[Saved data entries]
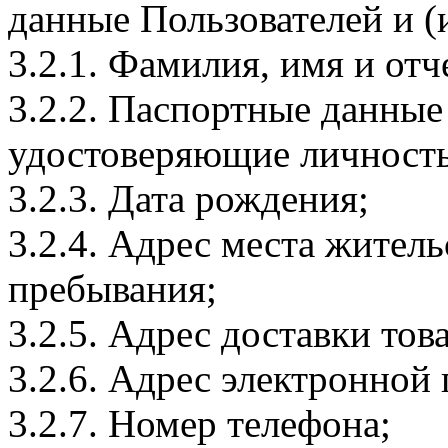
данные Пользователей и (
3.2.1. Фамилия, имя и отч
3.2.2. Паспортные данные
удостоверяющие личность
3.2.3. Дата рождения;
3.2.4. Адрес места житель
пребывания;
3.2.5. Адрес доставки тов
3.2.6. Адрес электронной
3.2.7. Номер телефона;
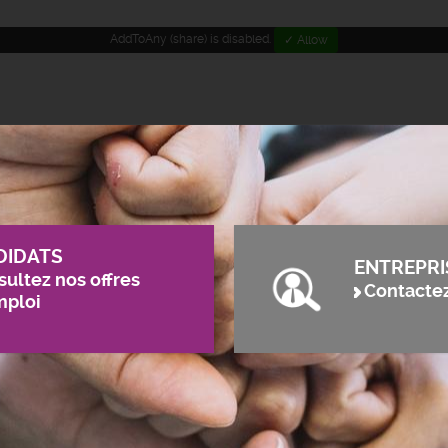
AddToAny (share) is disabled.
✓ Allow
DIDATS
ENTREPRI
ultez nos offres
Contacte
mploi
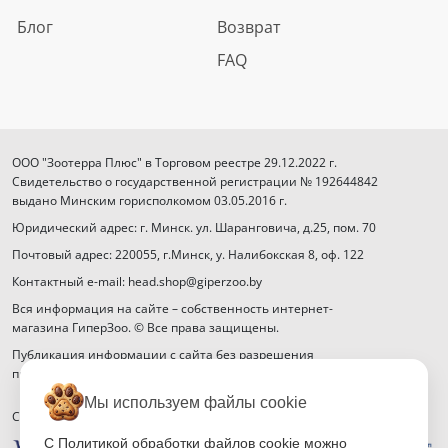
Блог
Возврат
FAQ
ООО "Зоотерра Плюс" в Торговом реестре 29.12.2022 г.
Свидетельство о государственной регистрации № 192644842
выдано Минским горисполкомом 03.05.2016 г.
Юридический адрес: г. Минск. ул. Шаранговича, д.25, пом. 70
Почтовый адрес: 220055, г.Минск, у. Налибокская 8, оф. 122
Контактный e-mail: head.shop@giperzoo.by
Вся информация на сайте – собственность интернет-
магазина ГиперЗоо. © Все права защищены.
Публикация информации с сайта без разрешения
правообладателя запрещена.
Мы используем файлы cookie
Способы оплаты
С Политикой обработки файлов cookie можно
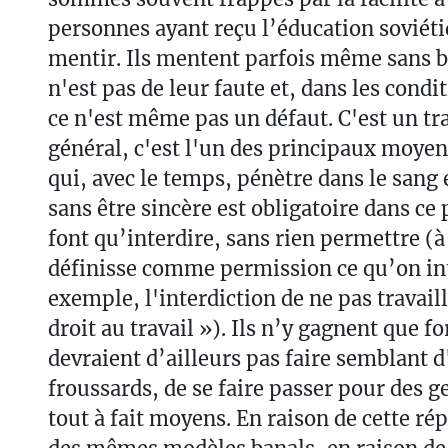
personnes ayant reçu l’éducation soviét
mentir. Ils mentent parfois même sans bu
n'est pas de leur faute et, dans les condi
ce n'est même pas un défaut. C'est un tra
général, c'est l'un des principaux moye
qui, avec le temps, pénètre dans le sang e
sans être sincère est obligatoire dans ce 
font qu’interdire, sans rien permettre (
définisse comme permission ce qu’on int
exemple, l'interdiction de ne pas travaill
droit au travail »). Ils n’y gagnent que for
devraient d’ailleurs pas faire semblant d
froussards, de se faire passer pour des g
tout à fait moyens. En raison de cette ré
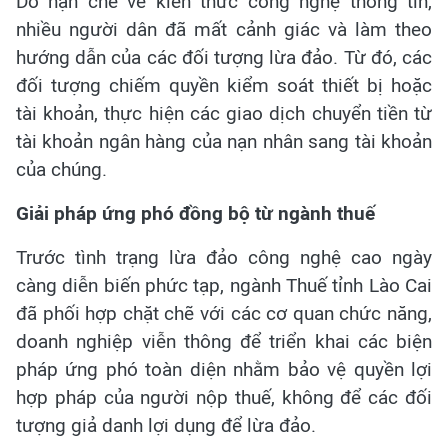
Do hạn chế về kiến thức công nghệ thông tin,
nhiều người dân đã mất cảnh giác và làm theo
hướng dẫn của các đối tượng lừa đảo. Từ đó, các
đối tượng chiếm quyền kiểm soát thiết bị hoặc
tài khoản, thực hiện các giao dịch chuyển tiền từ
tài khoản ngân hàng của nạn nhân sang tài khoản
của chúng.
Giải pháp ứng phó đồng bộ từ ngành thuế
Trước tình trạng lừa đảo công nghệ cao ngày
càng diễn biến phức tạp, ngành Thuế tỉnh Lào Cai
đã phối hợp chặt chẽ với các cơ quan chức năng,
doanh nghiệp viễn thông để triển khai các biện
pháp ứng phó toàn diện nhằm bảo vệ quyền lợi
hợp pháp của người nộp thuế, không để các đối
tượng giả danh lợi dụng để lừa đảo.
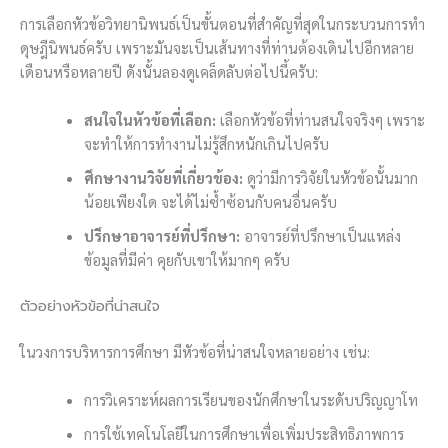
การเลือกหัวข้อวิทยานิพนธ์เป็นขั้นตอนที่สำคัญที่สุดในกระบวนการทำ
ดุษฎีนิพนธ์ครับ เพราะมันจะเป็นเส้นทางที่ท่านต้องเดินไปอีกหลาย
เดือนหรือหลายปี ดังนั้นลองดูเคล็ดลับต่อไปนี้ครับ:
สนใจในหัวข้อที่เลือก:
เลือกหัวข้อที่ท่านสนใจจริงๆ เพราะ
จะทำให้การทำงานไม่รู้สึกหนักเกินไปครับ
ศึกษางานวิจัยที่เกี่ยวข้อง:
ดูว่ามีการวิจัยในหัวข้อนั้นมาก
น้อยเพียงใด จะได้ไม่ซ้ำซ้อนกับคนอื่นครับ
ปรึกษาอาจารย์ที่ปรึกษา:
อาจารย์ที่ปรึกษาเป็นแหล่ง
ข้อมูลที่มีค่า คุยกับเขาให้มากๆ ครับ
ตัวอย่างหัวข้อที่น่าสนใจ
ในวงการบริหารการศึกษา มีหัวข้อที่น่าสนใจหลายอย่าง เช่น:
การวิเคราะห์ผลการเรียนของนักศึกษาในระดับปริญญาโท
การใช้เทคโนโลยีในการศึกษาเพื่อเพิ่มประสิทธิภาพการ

==

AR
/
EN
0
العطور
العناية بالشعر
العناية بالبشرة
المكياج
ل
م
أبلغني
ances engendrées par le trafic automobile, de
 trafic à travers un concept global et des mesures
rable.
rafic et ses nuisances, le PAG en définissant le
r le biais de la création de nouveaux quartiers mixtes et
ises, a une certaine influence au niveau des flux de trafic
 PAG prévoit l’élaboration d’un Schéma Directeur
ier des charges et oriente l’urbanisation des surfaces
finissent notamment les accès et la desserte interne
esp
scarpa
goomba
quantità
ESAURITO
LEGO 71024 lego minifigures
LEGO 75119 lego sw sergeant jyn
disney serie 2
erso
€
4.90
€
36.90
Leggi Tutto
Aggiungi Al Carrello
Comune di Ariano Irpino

==

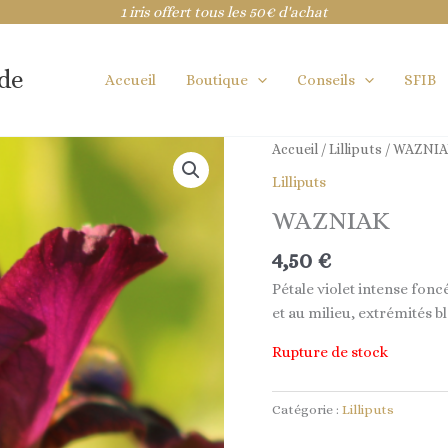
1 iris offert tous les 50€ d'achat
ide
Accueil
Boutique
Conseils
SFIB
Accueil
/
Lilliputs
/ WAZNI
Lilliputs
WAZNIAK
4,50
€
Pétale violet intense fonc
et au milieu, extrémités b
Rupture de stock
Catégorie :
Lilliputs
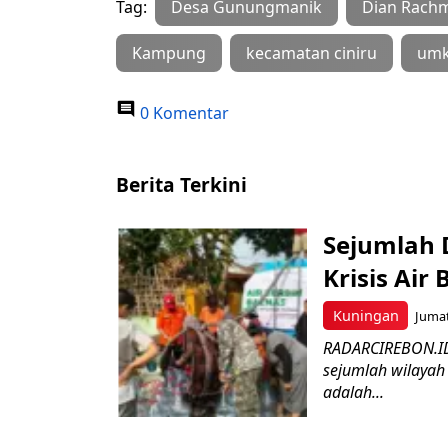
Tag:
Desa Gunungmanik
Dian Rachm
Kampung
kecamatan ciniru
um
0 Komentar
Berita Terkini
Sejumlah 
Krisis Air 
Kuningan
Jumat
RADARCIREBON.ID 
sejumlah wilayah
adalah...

**Problem statement**
What is needed is an exact copy of the lines above, from the one holding "Trước tình trạng lừa đảo công nghệ cao ngày" down to the one holding "การใช้เทคโนโลย", with those two included and the pictures left out.

**Answer space**
Trước tình trạng lừa đảo công nghệ cao ngày
càng diễn biến phức tạp, ngành Thuế tỉnh Lào Cai
đã phối hợp chặt chẽ với các cơ quan chức năng,
doanh nghiệp viễn thông để triển khai các biện
pháp ứng phó toàn diện nhằm bảo vệ quyền lợi
hợp pháp của người nộp thuế, không để các đối
tượng giả danh lợi dụng để lừa đảo.
การเลือกหัวข้อวิทยานิพนธ์เป็นขั้นตอนที่สำคัญที่สุดในกระบวนการทำ
ดุษฎีนิพนธ์ครับ เพราะมันจะเป็นเส้นทางที่ท่านต้องเดินไปอีกหลาย
เดือนหรือหลายปี ดังนั้นลองดูเคล็ดลับต่อไปนี้ครับ:
สนใจในหัวข้อที่เลือก:
เลือกหัวข้อที่ท่านสนใจจริงๆ เพราะ
จะทำให้การทำงานไม่รู้สึกหนักเกินไปครับ
ศึกษางานวิจัยที่เกี่ยวข้อง:
ดูว่ามีการวิจัยในหัวข้อนั้นมาก
น้อยเพียงใด จะได้ไม่ซ้ำซ้อนกับคนอื่นครับ
ปรึกษาอาจารย์ที่ปรึกษา:
อาจารย์ที่ปรึกษาเป็นแหล่ง
ข้อมูลที่มีค่า คุยกับเขาให้มากๆ ครับ
ตัวอย่างหัวข้อที่น่าสนใจ
ในวงการบริหารการศึกษา มีหัวข้อที่น่าสนใจหลายอย่าง เช่น:
การวิเคราะห์ผลการเรียนของนักศึกษาในระดับปริญญาโท
การใช้เทคโนโลยีในการศึกษาเพื่อเพิ่มประสิทธิภาพการ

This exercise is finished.